··· TEXT SHOWN ···

CODEWITHSUNDEEP
c++vectorcontainersdynamic-memory-allocation
Youda008
Youda008

Reputation: 1949

What if size argument for std::vector::resize is equal to the current size?

Reading the manual about vector::resize http://www.cplusplus.com/reference/vector/vector/resize/

It only says what happens if the size is greater or smaller, but does not say what happens if it's equal. Is it guaranteed that on equal size it will not reallocate the array and invalidate the iterators?

I wanted to avoid one branch and handle only 2 cases (>= or <) instead of 3 (< or > or ==), but if resizing to same size is undefined, then i will have to check that case too.

Upvotes: 3

Views: 3757

Answers (5)

Rene
Rene

Reputation: 2474

std::vector<> implementation:

void resize(size_type __new_size)
{
    if (__new_size > size())
        _M_default_append(__new_size - size());
    else if (__new_size < size())
        _M_erase_at_end(this->_M_impl._M_start + __new_size);
}

So, as expected: It does nothing.

···

**DIRECTIONS:**
(1) From the thread on std::vector::resize, extract the passage that begins at the words "Reputation: 1949" and stops after "invalidate the iterators?".
(2) In the thread on std::vector::resize, what does the answer say resize does when the new size equals the current size?
(3) Condense the paragraph of the thread on std::vector::resize that begins "I wanted to avoid one branch" into a short list of its main points.
The lines after this point come from a separate source.

··· DATASET EXTRACT ···

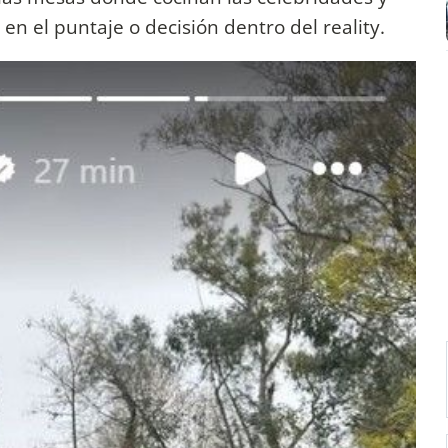
 en el puntaje o decisión dentro del reality.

···

**ACTIVITY ANSWERS:**
(1)
Reputation: 1949

What if size argument for std::vector::resize is equal to the current size?

Reading the manual about vector::resize http://www.cplusplus.com/reference/vector/vector/resize/

It only says what happens if the size is greater or smaller, but does not say what happens if it's equal. Is it guaranteed that on equal size it will not reallocate the array and invalidate the iterators?

(2) It does nothing.

(3)
- The goal was to avoid one branch by handling only two cases (>= or <) instead of three (<, >, or ==).
- If resizing to the same size is undefined, that case will also need to be checked.